- **WORK REQUIRED**
Copy out every line from the records that includes "with".

- **DATA FOR PROCESSING**

>>>>

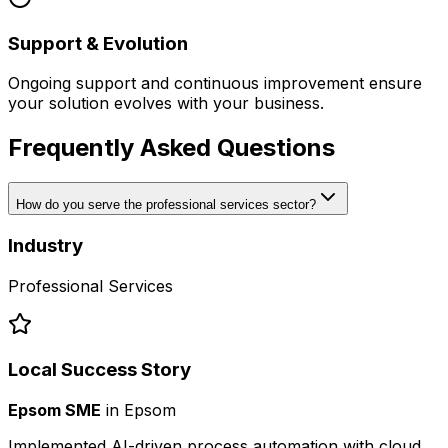
Support & Evolution
Ongoing support and continuous improvement ensure
your solution evolves with your business.
Frequently Asked Questions
How do you serve the professional services sector?
Industry
Professional Services
Local Success Story
Epsom SME
in
Epsom
Implemented AI-driven process automation with cloud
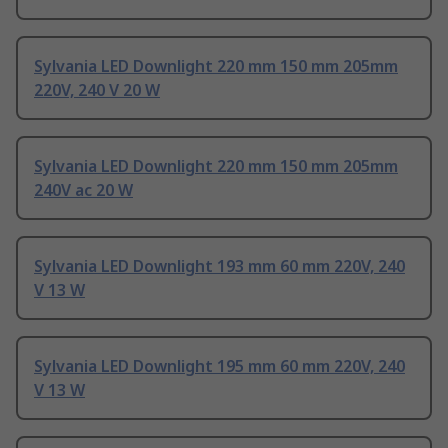
Sylvania LED Downlight 220 mm 150 mm 205mm
220V, 240 V 20 W
Sylvania LED Downlight 220 mm 150 mm 205mm
240V ac 20 W
Sylvania LED Downlight 193 mm 60 mm 220V, 240
V 13 W
Sylvania LED Downlight 195 mm 60 mm 220V, 240
V 13 W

<<<<

- **OUTPUT**
your solution evolves with your business.
Implemented AI-driven process automation with cloud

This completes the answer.